(What the exercise asks):
Return all of the lines below exactly as they are.

[Stored data entries]

--

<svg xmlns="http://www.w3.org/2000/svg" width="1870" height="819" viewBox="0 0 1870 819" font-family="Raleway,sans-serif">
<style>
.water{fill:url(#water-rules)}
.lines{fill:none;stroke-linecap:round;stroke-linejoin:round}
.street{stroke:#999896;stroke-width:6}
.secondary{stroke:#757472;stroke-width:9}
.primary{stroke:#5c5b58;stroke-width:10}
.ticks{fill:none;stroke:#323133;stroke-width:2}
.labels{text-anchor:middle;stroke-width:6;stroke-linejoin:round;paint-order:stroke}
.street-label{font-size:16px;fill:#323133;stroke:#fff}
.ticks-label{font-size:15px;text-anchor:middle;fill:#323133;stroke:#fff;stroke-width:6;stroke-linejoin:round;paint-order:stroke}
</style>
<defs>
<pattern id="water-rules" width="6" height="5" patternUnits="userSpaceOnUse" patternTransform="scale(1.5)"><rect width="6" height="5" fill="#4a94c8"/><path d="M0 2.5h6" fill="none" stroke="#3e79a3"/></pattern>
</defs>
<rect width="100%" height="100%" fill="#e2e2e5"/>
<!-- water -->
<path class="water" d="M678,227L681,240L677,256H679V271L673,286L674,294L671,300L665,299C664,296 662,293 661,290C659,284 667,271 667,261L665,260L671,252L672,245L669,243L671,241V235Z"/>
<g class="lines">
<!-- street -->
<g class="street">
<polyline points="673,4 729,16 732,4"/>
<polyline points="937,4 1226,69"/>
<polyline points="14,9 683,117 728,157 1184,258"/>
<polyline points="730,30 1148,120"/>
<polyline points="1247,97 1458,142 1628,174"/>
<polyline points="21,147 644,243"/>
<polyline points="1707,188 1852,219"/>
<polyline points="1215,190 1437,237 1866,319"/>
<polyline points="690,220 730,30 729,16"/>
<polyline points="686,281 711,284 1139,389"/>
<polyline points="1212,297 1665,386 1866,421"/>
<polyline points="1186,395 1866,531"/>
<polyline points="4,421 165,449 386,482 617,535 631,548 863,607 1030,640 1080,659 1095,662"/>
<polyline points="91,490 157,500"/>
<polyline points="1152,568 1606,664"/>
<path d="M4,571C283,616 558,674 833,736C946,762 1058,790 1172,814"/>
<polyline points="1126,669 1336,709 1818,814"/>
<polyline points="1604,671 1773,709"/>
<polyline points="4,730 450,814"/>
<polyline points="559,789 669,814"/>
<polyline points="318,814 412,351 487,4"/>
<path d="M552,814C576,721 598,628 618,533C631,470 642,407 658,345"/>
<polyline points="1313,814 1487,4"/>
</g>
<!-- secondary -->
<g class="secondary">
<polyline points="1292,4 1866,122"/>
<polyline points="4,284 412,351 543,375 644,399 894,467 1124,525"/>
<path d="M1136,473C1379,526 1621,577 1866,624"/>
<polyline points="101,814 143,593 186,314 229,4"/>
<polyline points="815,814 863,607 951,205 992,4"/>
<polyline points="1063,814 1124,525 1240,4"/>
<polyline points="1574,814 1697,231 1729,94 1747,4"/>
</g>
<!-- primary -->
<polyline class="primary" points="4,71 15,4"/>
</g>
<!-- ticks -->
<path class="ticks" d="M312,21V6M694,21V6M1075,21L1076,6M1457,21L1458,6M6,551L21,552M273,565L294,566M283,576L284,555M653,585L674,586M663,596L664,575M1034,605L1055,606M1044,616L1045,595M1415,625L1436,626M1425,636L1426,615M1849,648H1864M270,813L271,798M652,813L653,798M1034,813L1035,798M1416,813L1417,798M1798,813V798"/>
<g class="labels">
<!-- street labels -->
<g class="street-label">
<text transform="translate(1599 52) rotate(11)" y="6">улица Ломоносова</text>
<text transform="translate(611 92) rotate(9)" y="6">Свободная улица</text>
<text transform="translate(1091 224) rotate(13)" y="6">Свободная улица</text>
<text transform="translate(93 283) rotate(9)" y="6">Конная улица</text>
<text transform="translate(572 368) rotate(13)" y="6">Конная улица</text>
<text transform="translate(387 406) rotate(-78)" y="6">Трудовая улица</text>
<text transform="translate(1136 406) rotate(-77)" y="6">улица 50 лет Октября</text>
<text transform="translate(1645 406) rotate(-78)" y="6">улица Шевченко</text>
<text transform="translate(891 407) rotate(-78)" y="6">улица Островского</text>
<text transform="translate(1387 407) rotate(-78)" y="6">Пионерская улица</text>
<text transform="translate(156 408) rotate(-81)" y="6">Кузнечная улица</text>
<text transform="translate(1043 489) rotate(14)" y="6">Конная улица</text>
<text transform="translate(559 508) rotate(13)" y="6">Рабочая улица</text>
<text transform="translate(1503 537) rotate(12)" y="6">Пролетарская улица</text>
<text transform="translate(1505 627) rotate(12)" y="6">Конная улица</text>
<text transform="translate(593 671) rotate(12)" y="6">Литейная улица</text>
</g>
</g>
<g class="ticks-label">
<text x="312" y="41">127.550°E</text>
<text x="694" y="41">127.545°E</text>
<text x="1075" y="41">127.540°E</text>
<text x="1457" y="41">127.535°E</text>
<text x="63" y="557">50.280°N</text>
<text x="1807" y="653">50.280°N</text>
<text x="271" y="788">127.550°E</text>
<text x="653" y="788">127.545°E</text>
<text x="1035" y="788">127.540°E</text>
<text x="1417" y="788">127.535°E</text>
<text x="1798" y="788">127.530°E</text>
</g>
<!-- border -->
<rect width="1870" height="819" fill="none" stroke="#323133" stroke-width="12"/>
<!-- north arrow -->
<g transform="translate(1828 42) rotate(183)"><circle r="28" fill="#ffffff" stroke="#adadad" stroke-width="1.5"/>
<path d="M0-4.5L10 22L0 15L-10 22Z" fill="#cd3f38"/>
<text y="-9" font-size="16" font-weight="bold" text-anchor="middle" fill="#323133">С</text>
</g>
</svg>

--

(Completed task):
<svg xmlns="http://www.w3.org/2000/svg" width="1870" height="819" viewBox="0 0 1870 819" font-family="Raleway,sans-serif">
<style>
.water{fill:url(#water-rules)}
.lines{fill:none;stroke-linecap:round;stroke-linejoin:round}
.street{stroke:#999896;stroke-width:6}
.secondary{stroke:#757472;stroke-width:9}
.primary{stroke:#5c5b58;stroke-width:10}
.ticks{fill:none;stroke:#323133;stroke-width:2}
.labels{text-anchor:middle;stroke-width:6;stroke-linejoin:round;paint-order:stroke}
.street-label{font-size:16px;fill:#323133;stroke:#fff}
.ticks-label{font-size:15px;text-anchor:middle;fill:#323133;stroke:#fff;stroke-width:6;stroke-linejoin:round;paint-order:stroke}
</style>
<defs>
<pattern id="water-rules" width="6" height="5" patternUnits="userSpaceOnUse" patternTransform="scale(1.5)"><rect width="6" height="5" fill="#4a94c8"/><path d="M0 2.5h6" fill="none" stroke="#3e79a3"/></pattern>
</defs>
<rect width="100%" height="100%" fill="#e2e2e5"/>
<!-- water -->
<path class="water" d="M678,227L681,240L677,256H679V271L673,286L674,294L671,300L665,299C664,296 662,293 661,290C659,284 667,271 667,261L665,260L671,252L672,245L669,243L671,241V235Z"/>
<g class="lines">
<!-- street -->
<g class="street">
<polyline points="673,4 729,16 732,4"/>
<polyline points="937,4 1226,69"/>
<polyline points="14,9 683,117 728,157 1184,258"/>
<polyline points="730,30 1148,120"/>
<polyline points="1247,97 1458,142 1628,174"/>
<polyline points="21,147 644,243"/>
<polyline points="1707,188 1852,219"/>
<polyline points="1215,190 1437,237 1866,319"/>
<polyline points="690,220 730,30 729,16"/>
<polyline points="686,281 711,284 1139,389"/>
<polyline points="1212,297 1665,386 1866,421"/>
<polyline points="1186,395 1866,531"/>
<polyline points="4,421 165,449 386,482 617,535 631,548 863,607 1030,640 1080,659 1095,662"/>
<polyline points="91,490 157,500"/>
<polyline points="1152,568 1606,664"/>
<path d="M4,571C283,616 558,674 833,736C946,762 1058,790 1172,814"/>
<polyline points="1126,669 1336,709 1818,814"/>
<polyline points="1604,671 1773,709"/>
<polyline points="4,730 450,814"/>
<polyline points="559,789 669,814"/>
<polyline points="318,814 412,351 487,4"/>
<path d="M552,814C576,721 598,628 618,533C631,470 642,407 658,345"/>
<polyline points="1313,814 1487,4"/>
</g>
<!-- secondary -->
<g class="secondary">
<polyline points="1292,4 1866,122"/>
<polyline points="4,284 412,351 543,375 644,399 894,467 1124,525"/>
<path d="M1136,473C1379,526 1621,577 1866,624"/>
<polyline points="101,814 143,593 186,314 229,4"/>
<polyline points="815,814 863,607 951,205 992,4"/>
<polyline points="1063,814 1124,525 1240,4"/>
<polyline points="1574,814 1697,231 1729,94 1747,4"/>
</g>
<!-- primary -->
<polyline class="primary" points="4,71 15,4"/>
</g>
<!-- ticks -->
<path class="ticks" d="M312,21V6M694,21V6M1075,21L1076,6M1457,21L1458,6M6,551L21,552M273,565L294,566M283,576L284,555M653,585L674,586M663,596L664,575M1034,605L1055,606M1044,616L1045,595M1415,625L1436,626M1425,636L1426,615M1849,648H1864M270,813L271,798M652,813L653,798M1034,813L1035,798M1416,813L1417,798M1798,813V798"/>
<g class="labels">
<!-- street labels -->
<g class="street-label">
<text transform="translate(1599 52) rotate(11)" y="6">улица Ломоносова</text>
<text transform="translate(611 92) rotate(9)" y="6">Свободная улица</text>
<text transform="translate(1091 224) rotate(13)" y="6">Свободная улица</text>
<text transform="translate(93 283) rotate(9)" y="6">Конная улица</text>
<text transform="translate(572 368) rotate(13)" y="6">Конная улица</text>
<text transform="translate(387 406) rotate(-78)" y="6">Трудовая улица</text>
<text transform="translate(1136 406) rotate(-77)" y="6">улица 50 лет Октября</text>
<text transform="translate(1645 406) rotate(-78)" y="6">улица Шевченко</text>
<text transform="translate(891 407) rotate(-78)" y="6">улица Островского</text>
<text transform="translate(1387 407) rotate(-78)" y="6">Пионерская улица</text>
<text transform="translate(156 408) rotate(-81)" y="6">Кузнечная улица</text>
<text transform="translate(1043 489) rotate(14)" y="6">Конная улица</text>
<text transform="translate(559 508) rotate(13)" y="6">Рабочая улица</text>
<text transform="translate(1503 537) rotate(12)" y="6">Пролетарская улица</text>
<text transform="translate(1505 627) rotate(12)" y="6">Конная улица</text>
<text transform="translate(593 671) rotate(12)" y="6">Литейная улица</text>
</g>
</g>
<g class="ticks-label">
<text x="312" y="41">127.550°E</text>
<text x="694" y="41">127.545°E</text>
<text x="1075" y="41">127.540°E</text>
<text x="1457" y="41">127.535°E</text>
<text x="63" y="557">50.280°N</text>
<text x="1807" y="653">50.280°N</text>
<text x="271" y="788">127.550°E</text>
<text x="653" y="788">127.545°E</text>
<text x="1035" y="788">127.540°E</text>
<text x="1417" y="788">127.535°E</text>
<text x="1798" y="788">127.530°E</text>
</g>
<!-- border -->
<rect width="1870" height="819" fill="none" stroke="#323133" stroke-width="12"/>
<!-- north arrow -->
<g transform="translate(1828 42) rotate(183)"><circle r="28" fill="#ffffff" stroke="#adadad" stroke-width="1.5"/>
<path d="M0-4.5L10 22L0 15L-10 22Z" fill="#cd3f38"/>
<text y="-9" font-size="16" font-weight="bold" text-anchor="middle" fill="#323133">С</text>
</g>
</svg>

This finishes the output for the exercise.